## [WHAT THIS TASK INVOLVES]
Please go on with the interview passage about true love and "Plan B" callings, starting right after its last line.

## [EXTRACT]
#####

Those who adopted some other way of life or purported calling had the look of a compensatory settlement. And you know, children and young people don’t miss that. Is this really you, or are you compensating for something that didn’t give you back to yourself? As near as I could figure, though there were strong claims made for sainthood—you know, maybe you should merge with God, touch the Absolute, become something very special in God’s vocational school—maybe, maybe, maybe, behind that, was there some true love that didn’t work out? You know, how did you get to God? Was that your Plan B? So I surmised, behind what people said and didn’t say, that there would be Plan A for the people I came across, whether lived privatively as something they missed or flourishingly as something they were living.
Jerry: Yes, and is that what you mean where you end the thought by saying that one had to find true love if life was to be sincere? I guess the alternative you mentioned is that otherwise purposes become compensatory. They’re Plan B. You’re trying to pretend that they’re more ultimate than true love, but you kind of suspect they’re not.

#####

Dataset excerpts:
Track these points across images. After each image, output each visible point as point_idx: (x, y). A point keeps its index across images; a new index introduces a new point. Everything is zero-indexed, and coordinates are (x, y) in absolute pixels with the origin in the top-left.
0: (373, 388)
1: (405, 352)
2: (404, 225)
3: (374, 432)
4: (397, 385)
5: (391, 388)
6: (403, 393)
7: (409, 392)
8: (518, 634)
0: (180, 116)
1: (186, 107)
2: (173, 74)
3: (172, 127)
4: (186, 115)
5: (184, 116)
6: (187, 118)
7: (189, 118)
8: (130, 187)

#####

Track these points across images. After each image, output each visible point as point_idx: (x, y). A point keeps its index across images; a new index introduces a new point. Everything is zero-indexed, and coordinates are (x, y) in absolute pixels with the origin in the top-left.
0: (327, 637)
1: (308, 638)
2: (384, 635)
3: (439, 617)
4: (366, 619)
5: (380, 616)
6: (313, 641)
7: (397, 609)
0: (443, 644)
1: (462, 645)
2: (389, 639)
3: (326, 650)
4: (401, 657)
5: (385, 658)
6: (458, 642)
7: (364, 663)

#####

## [WRITTEN ANSWER]
Abigail: Nobody who’s got true love complains that, Gee, I never made it to sainthood! Whereas, I must have figured, those saints and candidates for sainthood that I read about, or even ran into, could have said, “I never made it to true love and therefore I decided to work on becoming a saint.” That’s how it seemed from all I could observe. I wasn’t a sociologist, I wasn’t an anthropologist, I wasn’t doing a survey, but children do their own surveys. And young people more strenuously, once the halcyon days of childhood are behind them.
From what I could infer and surmise, it looked as if, for most people, true love was Plan A.